I’m quite fascinated by the fact that Watanabe Ayumu is directing both this series and Nazo no Kanojo X. These two series could hardly be more different, yet both are excellent – sensitive, funny, and extremely incisive about the human condition (especially that of the male). Of course I’m sure Watanabe-sensei would be the first to give credit to the source manga in both cases, and indeed both are very well-regarded works. But a good manga does not always make a good anime, and what impresses me is the depth of understanding Watanabe shows for his subjects and what makes them tick. In MGX he’s shedding light on adolescence, sex and love – perhaps remembering his own youth – and here, on a still young man already beginning to see the ominous silhouette of middle age appearing on the distant horizon.
I mean, come on – who was the entire opening montage aimed at, if not such men? The medical exam with its incumbent indignities, the image of Serika popping into his head at the most inopportune moment, prompting Mutta to think “I’ll save it for later”. I’m impressed that Uchuu Kyoudai, like “The Right Stuff” (which the mangaka clearly admires a great deal) isn’t shying away from showing us the mundane and embarrassing details of the astronaut selection process to focus on the glamorous. It’s those elements that give the story depth and texture, and without them the realism factor would be out the window.
It’s still a bid odd for me to hear Sawashiro Miyuki voice Serika, and then have a flashback scene immediately following where she voices young Mutta. That’s not a choice I would have made, because Sawashiro’s voice doesn’t really change that much when she’s voicing boys, and it’s a bit weird seeing the adult Mutta crushing on a woman who sounds exactly like he did as a child. That’s a small quibble though, as I quite liked the scenes involving the two of them this week. My favorite was when she walked in on him trying to see himself in the reflection on the faceplate of the space suit in JAXA’s lobby, and the way he kept the swashbuckling smile on his face even as he was dying of embarrassment inside. Of course, as with the loose screw on the chair Mutta has actually done a good thing when he thought he was screwing up, because Serika remembers her own father doing exactly the same thing when she was a child. He walks in on her doing it the next morning, and this embarrassing but very human connection between them is appealing.
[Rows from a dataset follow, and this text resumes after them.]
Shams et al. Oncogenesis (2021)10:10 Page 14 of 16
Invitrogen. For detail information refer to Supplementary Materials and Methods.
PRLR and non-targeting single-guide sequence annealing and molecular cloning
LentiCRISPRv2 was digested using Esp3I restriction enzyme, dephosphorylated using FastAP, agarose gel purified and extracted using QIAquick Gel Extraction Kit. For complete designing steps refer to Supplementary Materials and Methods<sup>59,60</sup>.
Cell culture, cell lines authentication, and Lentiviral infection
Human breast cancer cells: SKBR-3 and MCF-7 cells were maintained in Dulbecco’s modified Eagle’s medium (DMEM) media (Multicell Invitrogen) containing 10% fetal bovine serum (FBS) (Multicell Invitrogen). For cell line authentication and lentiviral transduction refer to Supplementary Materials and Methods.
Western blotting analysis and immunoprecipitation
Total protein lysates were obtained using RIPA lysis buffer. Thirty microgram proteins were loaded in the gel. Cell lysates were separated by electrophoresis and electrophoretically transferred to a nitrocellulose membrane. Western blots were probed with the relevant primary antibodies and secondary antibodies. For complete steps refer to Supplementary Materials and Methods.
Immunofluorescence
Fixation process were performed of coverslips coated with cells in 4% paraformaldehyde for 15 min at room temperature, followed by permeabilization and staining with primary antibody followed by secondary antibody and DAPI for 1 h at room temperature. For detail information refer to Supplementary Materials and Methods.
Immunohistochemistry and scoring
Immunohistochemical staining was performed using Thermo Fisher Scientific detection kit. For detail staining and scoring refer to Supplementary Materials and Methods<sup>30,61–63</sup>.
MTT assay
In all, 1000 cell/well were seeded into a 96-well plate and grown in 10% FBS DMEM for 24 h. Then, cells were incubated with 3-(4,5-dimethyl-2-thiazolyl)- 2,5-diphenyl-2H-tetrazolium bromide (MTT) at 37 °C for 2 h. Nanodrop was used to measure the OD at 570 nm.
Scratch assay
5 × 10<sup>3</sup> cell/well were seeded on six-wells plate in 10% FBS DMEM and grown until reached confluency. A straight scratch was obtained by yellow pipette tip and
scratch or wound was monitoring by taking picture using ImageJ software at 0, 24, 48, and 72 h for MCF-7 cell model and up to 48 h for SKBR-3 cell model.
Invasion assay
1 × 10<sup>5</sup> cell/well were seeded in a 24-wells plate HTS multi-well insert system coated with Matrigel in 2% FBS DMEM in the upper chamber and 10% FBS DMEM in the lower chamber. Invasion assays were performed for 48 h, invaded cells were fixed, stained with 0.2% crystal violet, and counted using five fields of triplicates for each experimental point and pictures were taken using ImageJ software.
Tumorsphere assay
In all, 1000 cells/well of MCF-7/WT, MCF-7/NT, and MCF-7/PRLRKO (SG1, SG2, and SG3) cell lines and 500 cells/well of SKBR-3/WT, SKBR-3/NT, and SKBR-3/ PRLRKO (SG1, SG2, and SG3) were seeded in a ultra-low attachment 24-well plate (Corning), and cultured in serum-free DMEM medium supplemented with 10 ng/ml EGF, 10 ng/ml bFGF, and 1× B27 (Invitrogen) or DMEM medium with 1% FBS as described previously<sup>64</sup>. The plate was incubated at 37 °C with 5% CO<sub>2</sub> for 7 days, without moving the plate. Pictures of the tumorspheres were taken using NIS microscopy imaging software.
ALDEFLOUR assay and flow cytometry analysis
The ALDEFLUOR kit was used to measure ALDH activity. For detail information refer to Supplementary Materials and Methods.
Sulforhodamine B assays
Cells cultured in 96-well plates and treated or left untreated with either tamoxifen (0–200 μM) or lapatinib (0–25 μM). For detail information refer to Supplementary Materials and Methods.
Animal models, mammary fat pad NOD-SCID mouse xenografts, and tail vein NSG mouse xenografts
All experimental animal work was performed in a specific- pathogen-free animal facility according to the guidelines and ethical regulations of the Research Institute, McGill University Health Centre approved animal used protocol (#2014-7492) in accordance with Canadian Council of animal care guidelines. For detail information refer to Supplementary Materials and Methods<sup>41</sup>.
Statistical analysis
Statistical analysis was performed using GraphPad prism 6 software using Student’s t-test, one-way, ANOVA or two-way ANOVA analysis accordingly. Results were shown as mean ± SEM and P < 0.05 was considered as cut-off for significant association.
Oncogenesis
I find Serika appealing generally, because so far she’s quite unlike the usual anime heroine. She’s obviously smart (she’s a doctor) and in great shape, but she’s no supermodel – she has a friendly and open face but her looks could fairly be described as “plain”. That’s something you rarely see in female leads, anime or otherwise, and it reminded me of the way the series treated Aunt Sharon’s apparent lesbian relationship with Tamura-san in the previous ep – it wasn’t a big deal, just two people who happened to be together. No fuss, no jokes, just dignity – it’s unusual for an anime to allow people to just be ordinary, and I appreciate it.
The deeper we get into Space Brothers the harder it is to see anyone besides Hirata-san playing Mutta. There’s so much of Kotestu in Mutta, who’s a man of great depth who can’t see himself as anything special, and feels the passage of time and the weight of each life decision in a way young people simply don’t. Though Mutta’s a young man still, he’s not so young that he (and Kenji) can’t see the difference between the young studs in their 20s who seem as if they can run forever and themselves. He’s bearing the weight of being Hibito’s brother, as most of his rivals assume he’s milking it for all he’s worth – when in fact he’s done nothing to try and use it to his advantage and, I suspect, has doubts himself about whether he’d have gotten this far with a different family name. I’m always struck in the flashbacks that even though Mutta is three years older than Hibito (which feels like a million at that age) even then he was always trying to keep up with his younger brother – the younger brother who was taller, faster and blonder than Mutta. Hibito likely never knew the impact this had on his brother, and seemed to adore and admire him – but that experience seems to follow Mutta to this day, and Hibito being so successful only confirms the doubts Mutta has about himself. It’s no wonder he cut Hibito out of the pictures on their JAXA field trip. The adult Mutta’s dream about their relationship, though – “Hibito, don’t take off my pants!” – was certainly the comedic highlight of the episode (I don’t know why Hibito was doing that, but I hope he didn’t have a doll tied to his head).
Mutta did prove himself exceptional in one area – the lung capacity test, a scene that was almost a frame-by-frame homage to the one in “The Right Stuff”. He trounced all the younger and healthier candidates, thought whether it was his trumpet playing that built his capacity or his capacity that made him a natural for the trumpet I don’t know. One one candidate beat him – and that was Serika, and it was admiring her that distracted Mutta long enough to make him lose. I look forward to seeing the two of them grow closer, though if he starts tasting her drool that will feel a lot out of context here.